Are ChatGPT, Bard and Dolly 2.0's Ethics Up for Debate?

Published On Fri May 12 2023

Are ChatGPT, Bard and Dolly 2.0 Trained On Pirated Content?

Large Language Models (LLMs) such as ChatGPT, Bard and Dolly 2.0 are trained on public internet content, including datasets created from pirated books.

The Pythia research paper by EleutherAI mentions that Pythia was trained using the Pile dataset which consists of multiple sets of English language texts, including a dataset called Books3. This dataset contains the text of books that were pirated and hosted at a pirate site called bibliotik.
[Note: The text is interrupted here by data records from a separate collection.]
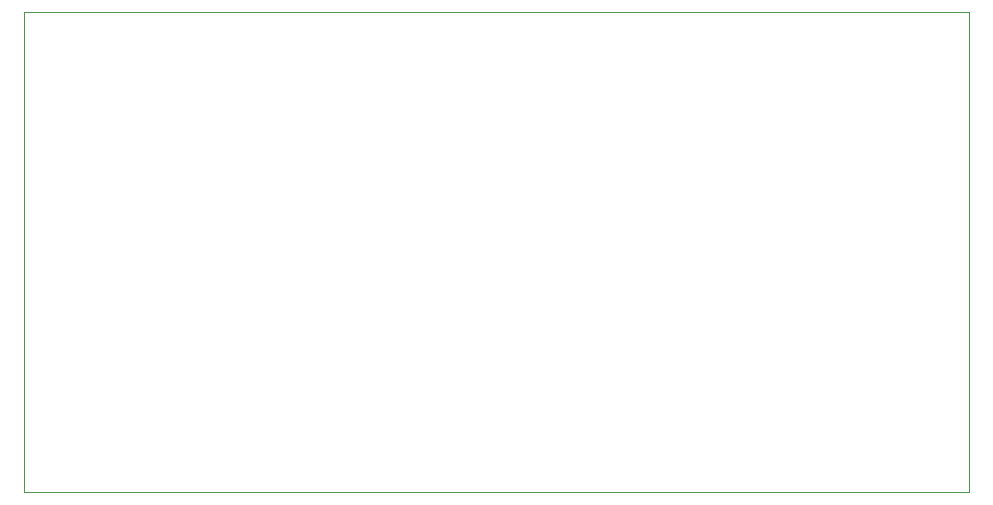
<source format=gbr>
G04 (created by PCBNEW (2013-07-07 BZR 4022)-stable) date 15/10/2017 18:41:22*
%MOIN*%
G04 Gerber Fmt 3.4, Leading zero omitted, Abs format*
%FSLAX34Y34*%
G01*
G70*
G90*
G04 APERTURE LIST*
%ADD10C,0.00590551*%
%ADD11C,0.00393701*%
G04 APERTURE END LIST*
G54D10*
G54D11*
X38500Y-29500D02*
X38500Y-13500D01*
X70000Y-29500D02*
X38500Y-29500D01*
X70000Y-13500D02*
X70000Y-29500D01*
X38500Y-13500D02*
X70000Y-13500D01*
M02*

</source>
However, Dolly 2.0 is an open-source AI that was recently released to democratize AI by making it available to everyone who wants to create something with it, even commercial products. Dolly 2.0 is based on an Open-Source Large Language Model (LLM) called Pythia which was created by an open-source group called EleutherAI. One version of Pythia, a 12 billion parameter version, is the one used by DataBricks to create Dolly 2.0, as well as with a dataset that DataBricks created themselves.

The Washington Post recently published a review of Google's Colossal Clean Crawled Corpus dataset, also known as C4, in which they discovered that Google's dataset also contains pirated content. The C4 dataset is important because it's one of the datasets used to train Google's LaMDA LLM, a version of which is what Bard is based on.

It was discovered by the researchers that the C4 dataset contained negative sentiment against people of Arab identities and excluded documents that were associated with Blacks, Hispanics, and documents that mention sexual orientation. This exclusion exacerbates existing (language-based) racial inequality as well as stigmatization of LGBTQ+ identities.

In conclusion, large language models are trained using massive amounts of text data that is derived from multiple sources, including pirated content. However, the intent behind open-source AI like Dolly 2.0 is to democratize AI, and companies like Mozilla are investing in growing the open-source AI ecosystem. It is essential to ensure the datasets used to train these models are unbiased and do not exclude individuals belonging to minority communities.